Task requirements: Repeat each line of the material below without change.

START Exercise material

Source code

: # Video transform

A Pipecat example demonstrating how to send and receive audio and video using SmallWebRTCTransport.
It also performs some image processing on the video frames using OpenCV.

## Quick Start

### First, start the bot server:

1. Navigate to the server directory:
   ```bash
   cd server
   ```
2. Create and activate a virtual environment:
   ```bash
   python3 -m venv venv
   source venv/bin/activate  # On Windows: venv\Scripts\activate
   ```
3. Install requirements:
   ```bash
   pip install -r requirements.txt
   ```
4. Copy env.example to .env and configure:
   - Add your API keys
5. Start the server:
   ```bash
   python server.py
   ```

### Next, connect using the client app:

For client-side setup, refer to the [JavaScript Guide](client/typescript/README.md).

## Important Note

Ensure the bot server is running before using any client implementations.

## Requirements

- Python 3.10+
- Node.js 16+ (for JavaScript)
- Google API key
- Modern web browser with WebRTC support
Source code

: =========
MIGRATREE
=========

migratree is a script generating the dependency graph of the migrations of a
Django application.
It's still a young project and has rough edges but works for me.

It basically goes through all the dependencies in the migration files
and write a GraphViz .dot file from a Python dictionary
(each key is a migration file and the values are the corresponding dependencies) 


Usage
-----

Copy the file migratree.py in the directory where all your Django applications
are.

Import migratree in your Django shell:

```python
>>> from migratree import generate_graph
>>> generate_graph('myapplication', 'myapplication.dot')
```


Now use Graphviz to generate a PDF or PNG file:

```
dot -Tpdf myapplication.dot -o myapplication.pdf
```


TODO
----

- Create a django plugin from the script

END Exercise material

Finished task:
Source code

: # Video transform

A Pipecat example demonstrating how to send and receive audio and video using SmallWebRTCTransport.
It also performs some image processing on the video frames using OpenCV.

## Quick Start

### First, start the bot server:

1. Navigate to the server directory:
   ```bash
   cd server
   ```
2. Create and activate a virtual environment:
   ```bash
   python3 -m venv venv
   source venv/bin/activate  # On Windows: venv\Scripts\activate
   ```
3. Install requirements:
   ```bash
   pip install -r requirements.txt
   ```
4. Copy env.example to .env and configure:
   - Add your API keys
5. Start the server:
   ```bash
   python server.py
   ```

### Next, connect using the client app:

For client-side setup, refer to the [JavaScript Guide](client/typescript/README.md).

## Important Note

Ensure the bot server is running before using any client implementations.

## Requirements

- Python 3.10+
- Node.js 16+ (for JavaScript)
- Google API key
- Modern web browser with WebRTC support
Source code

: =========
MIGRATREE
=========

migratree is a script generating the dependency graph of the migrations of a
Django application.
It's still a young project and has rough edges but works for me.

It basically goes through all the dependencies in the migration files
and write a GraphViz .dot file from a Python dictionary
(each key is a migration file and the values are the corresponding dependencies) 


Usage
-----

Copy the file migratree.py in the directory where all your Django applications
are.

Import migratree in your Django shell:

```python
>>> from migratree import generate_graph
>>> generate_graph('myapplication', 'myapplication.dot')
```


Now use Graphviz to generate a PDF or PNG file:

```
dot -Tpdf myapplication.dot -o myapplication.pdf
```


TODO
----

- Create a django plugin from the script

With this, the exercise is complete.